My Lords, when I went across the first free floating bridge in 1948, those of us who are forward-looking in Southampton were already looking to a free bridge. This is the first step towards ultimately a free bridge. This one is to be built within four years. I hope I am not too optimistic about my chance of survival when I say that I look forward to the day when I shall walk across, not a toll bridge but a free bridge over the Itchen. I commend the Bill to your Lordships. I am certain the Committee will take note of what the noble Lord, Lord Nugent has said. I am grateful to the noble Lord, Lord Jacques, and the noble Lord, Lord Lucas, for their help this morning.

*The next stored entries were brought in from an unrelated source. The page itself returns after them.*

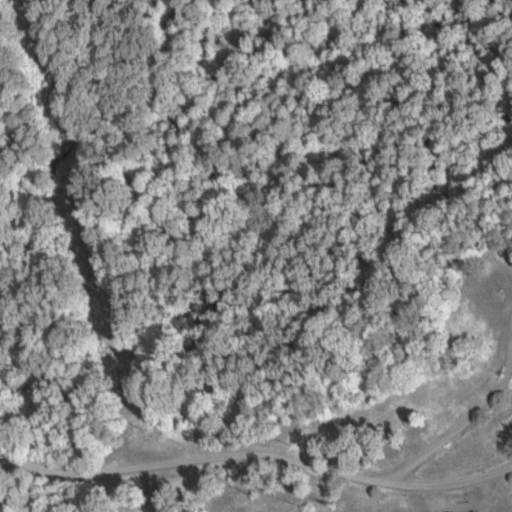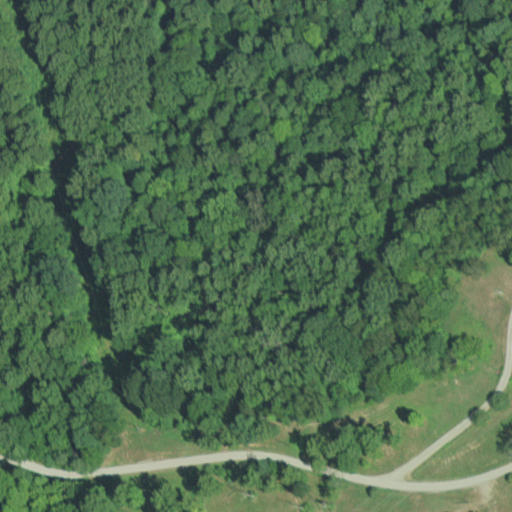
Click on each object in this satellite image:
road: (184, 460)
road: (443, 496)
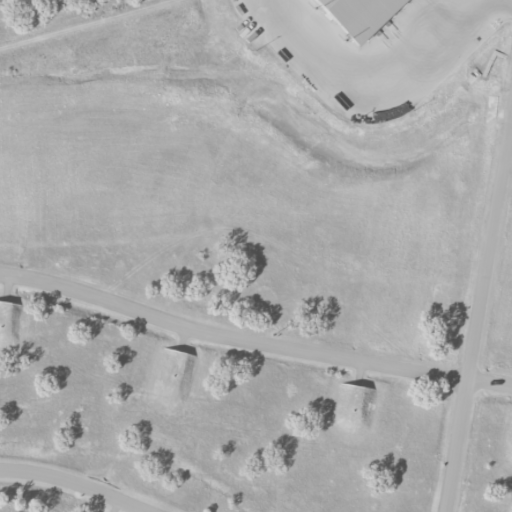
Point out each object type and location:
building: (360, 15)
road: (479, 314)
road: (253, 342)
road: (69, 486)
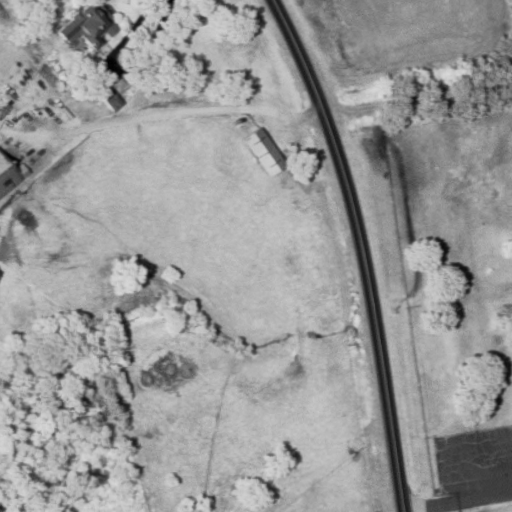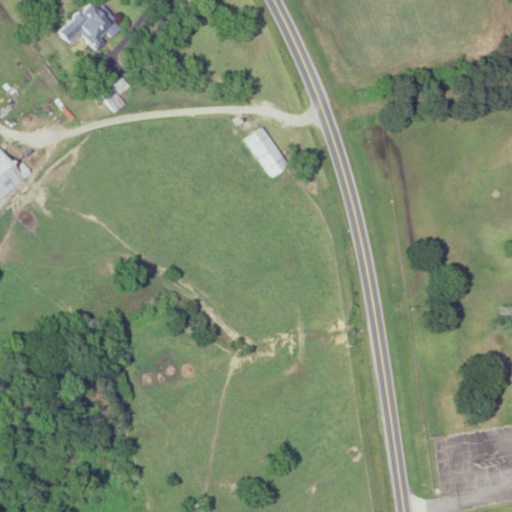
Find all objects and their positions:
building: (90, 26)
building: (265, 152)
building: (10, 173)
road: (361, 249)
road: (457, 500)
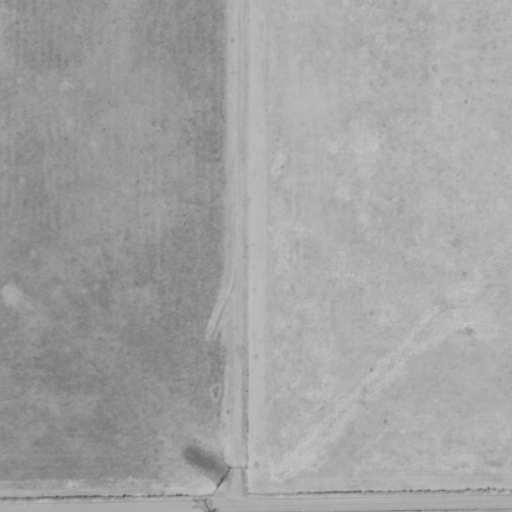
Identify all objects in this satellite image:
road: (261, 252)
road: (256, 504)
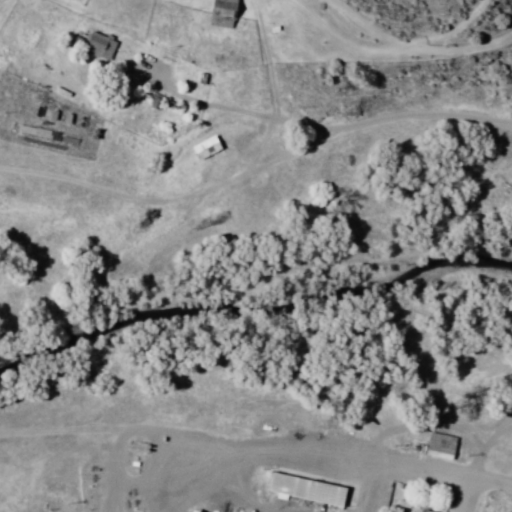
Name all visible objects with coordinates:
building: (214, 11)
road: (313, 12)
building: (219, 14)
building: (88, 41)
building: (97, 45)
road: (392, 110)
building: (198, 144)
building: (204, 149)
road: (197, 208)
river: (288, 306)
building: (433, 442)
building: (438, 444)
road: (410, 461)
building: (298, 486)
building: (307, 486)
building: (415, 507)
building: (421, 508)
building: (186, 510)
building: (188, 511)
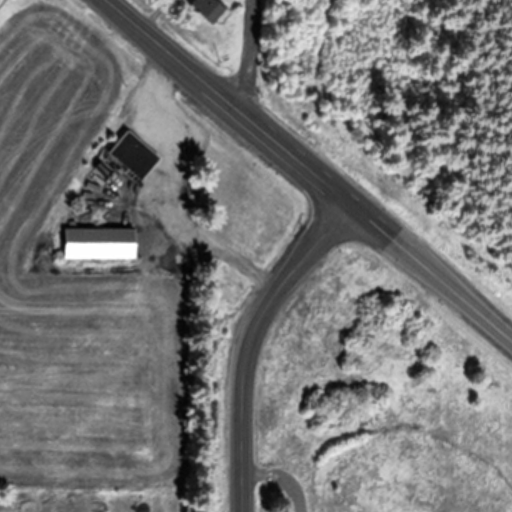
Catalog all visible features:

My Lords, I am obliged to all the noble Lords who have spoken for their comments on the Bill. I shall draw the attention of the promoters to what has been said. If your Lordships give the Bill a Second Reading, as a Petition has been deposited against it it will be referred to a Select Committee. I can assure the noble Lord, Lord Nugent of Guildford, and all the other noble Lords, that the record of what they have said will also be made available to members of the Select Committee.

On Question, Bill read 2a, and committed to a Select Committee.